• _Instructions for the task_: Determine how many lines of the records include "street", and answer with the number alone.

BEGIN

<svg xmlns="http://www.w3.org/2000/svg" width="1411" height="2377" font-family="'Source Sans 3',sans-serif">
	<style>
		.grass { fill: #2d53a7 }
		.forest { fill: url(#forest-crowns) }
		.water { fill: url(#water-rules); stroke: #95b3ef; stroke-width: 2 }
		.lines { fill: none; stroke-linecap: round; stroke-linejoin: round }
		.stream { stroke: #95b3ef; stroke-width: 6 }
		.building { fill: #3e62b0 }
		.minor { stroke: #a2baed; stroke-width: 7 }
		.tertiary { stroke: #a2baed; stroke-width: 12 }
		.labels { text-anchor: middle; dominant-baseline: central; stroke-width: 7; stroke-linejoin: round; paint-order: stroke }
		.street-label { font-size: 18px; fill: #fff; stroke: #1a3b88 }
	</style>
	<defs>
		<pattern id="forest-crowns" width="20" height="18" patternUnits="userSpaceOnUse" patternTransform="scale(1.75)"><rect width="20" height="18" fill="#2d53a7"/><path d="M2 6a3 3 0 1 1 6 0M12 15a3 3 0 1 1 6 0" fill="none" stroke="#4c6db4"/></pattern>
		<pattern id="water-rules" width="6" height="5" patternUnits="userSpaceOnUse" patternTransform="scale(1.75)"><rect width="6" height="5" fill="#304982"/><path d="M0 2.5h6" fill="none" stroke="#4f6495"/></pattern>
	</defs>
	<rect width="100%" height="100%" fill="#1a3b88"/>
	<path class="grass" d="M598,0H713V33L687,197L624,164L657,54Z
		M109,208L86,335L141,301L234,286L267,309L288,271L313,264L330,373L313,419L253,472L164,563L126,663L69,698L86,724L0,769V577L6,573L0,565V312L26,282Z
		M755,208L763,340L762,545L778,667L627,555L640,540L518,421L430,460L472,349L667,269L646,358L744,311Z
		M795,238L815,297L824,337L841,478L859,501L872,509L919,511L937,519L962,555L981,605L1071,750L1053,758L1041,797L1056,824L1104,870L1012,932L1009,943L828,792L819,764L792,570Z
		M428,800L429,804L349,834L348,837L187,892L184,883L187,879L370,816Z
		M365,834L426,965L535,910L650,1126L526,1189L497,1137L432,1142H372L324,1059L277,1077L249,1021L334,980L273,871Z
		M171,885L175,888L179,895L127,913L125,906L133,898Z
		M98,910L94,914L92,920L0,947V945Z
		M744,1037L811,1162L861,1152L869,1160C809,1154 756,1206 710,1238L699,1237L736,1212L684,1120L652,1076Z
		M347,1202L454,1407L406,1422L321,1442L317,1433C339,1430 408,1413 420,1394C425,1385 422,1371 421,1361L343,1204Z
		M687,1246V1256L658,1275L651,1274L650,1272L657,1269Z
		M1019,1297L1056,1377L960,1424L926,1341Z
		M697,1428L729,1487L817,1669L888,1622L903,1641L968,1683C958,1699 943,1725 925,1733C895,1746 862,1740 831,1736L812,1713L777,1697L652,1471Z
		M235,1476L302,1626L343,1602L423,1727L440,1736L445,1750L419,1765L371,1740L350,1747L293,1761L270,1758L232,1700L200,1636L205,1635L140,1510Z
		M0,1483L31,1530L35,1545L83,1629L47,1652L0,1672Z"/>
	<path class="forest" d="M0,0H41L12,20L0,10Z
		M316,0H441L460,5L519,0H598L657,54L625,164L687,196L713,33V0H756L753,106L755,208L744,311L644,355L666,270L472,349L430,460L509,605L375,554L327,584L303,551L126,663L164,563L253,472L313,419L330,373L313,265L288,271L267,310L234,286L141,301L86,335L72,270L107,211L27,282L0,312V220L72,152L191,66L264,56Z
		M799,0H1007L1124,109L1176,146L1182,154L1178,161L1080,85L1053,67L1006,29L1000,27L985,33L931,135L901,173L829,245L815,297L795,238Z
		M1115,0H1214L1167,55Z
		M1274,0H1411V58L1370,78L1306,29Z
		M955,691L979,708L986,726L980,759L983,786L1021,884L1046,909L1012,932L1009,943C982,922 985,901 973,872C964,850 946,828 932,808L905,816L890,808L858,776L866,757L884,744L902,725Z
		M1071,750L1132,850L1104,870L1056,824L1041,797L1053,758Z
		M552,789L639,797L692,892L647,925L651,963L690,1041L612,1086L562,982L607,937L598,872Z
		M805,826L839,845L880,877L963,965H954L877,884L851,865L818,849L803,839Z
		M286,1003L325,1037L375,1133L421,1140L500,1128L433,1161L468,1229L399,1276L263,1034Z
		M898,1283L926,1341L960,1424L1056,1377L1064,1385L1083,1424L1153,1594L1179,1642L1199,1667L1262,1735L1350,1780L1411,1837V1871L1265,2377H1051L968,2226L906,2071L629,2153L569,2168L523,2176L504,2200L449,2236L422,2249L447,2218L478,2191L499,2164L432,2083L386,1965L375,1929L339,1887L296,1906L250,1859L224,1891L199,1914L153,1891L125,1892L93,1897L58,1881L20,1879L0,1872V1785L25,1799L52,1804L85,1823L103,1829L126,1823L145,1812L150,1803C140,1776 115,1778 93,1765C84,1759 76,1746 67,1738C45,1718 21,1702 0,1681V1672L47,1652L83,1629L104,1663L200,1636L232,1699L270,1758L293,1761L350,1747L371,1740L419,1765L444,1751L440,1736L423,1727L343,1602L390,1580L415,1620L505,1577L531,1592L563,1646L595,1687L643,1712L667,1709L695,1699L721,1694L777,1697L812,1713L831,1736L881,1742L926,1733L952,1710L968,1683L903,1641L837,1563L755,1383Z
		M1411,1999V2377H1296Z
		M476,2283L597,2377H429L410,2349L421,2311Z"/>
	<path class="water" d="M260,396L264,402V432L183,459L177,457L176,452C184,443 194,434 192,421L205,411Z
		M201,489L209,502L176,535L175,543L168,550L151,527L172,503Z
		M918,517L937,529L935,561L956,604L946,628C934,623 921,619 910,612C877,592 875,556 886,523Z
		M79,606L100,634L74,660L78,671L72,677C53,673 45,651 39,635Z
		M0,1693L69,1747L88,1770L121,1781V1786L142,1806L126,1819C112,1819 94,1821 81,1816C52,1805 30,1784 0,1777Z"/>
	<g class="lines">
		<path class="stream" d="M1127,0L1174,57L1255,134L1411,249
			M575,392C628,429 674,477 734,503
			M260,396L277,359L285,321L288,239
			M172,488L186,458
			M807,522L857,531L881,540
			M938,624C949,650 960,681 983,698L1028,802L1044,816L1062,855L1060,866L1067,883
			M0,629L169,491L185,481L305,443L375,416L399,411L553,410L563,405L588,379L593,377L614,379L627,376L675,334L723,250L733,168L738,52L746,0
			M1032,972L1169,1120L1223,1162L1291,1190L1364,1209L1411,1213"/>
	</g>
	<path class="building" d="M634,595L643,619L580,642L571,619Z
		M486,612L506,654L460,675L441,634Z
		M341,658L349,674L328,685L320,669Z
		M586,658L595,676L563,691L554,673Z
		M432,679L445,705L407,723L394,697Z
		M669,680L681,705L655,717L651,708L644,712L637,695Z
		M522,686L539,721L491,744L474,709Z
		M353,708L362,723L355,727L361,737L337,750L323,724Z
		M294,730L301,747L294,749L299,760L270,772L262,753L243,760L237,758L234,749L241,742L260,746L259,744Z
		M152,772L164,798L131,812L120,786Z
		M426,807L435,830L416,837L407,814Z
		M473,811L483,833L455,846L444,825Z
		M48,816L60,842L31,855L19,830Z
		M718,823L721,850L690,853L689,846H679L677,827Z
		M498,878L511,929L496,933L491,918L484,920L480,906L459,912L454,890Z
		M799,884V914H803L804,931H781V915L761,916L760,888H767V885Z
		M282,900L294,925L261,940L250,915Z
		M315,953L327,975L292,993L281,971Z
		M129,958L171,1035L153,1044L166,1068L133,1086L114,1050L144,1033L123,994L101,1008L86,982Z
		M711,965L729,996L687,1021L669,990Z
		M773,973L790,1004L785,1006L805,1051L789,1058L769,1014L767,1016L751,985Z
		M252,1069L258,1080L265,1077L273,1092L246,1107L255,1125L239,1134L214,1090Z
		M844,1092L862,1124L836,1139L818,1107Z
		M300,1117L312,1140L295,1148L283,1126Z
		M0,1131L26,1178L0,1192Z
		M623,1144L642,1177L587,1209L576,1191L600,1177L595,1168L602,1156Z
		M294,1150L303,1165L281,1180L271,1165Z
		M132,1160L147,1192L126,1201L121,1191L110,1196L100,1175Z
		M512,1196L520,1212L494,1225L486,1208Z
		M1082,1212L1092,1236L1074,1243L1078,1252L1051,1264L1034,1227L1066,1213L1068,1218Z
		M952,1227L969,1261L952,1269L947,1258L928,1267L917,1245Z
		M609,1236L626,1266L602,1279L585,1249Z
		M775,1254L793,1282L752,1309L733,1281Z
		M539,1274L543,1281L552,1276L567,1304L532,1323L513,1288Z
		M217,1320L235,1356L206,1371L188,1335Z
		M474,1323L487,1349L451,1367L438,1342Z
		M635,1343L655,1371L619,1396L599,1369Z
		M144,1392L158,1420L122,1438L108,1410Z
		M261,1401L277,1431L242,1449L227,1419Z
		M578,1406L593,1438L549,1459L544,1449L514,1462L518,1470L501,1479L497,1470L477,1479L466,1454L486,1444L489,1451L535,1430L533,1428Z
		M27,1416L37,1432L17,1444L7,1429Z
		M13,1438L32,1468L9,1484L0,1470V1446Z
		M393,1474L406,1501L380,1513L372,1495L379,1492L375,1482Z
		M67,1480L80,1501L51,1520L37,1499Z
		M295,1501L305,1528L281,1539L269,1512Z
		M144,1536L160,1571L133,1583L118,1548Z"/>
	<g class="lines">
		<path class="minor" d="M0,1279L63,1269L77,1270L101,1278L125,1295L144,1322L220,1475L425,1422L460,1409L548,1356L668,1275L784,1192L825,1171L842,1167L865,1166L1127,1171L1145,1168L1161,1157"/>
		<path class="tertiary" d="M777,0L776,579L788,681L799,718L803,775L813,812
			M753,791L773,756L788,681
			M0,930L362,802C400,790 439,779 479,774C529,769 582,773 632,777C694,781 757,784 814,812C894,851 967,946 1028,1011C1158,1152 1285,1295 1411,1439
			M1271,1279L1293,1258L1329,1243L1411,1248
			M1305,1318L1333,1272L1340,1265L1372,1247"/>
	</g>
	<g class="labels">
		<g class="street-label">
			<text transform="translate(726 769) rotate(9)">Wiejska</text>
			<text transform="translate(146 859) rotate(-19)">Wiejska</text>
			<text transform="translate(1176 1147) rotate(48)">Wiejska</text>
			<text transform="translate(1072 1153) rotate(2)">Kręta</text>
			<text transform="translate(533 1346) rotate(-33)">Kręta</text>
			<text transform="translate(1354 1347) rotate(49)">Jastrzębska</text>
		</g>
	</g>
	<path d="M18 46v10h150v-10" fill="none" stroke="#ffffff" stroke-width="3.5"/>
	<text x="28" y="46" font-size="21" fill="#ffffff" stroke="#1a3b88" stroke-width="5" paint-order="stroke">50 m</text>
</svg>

END

• _Your solution_: 2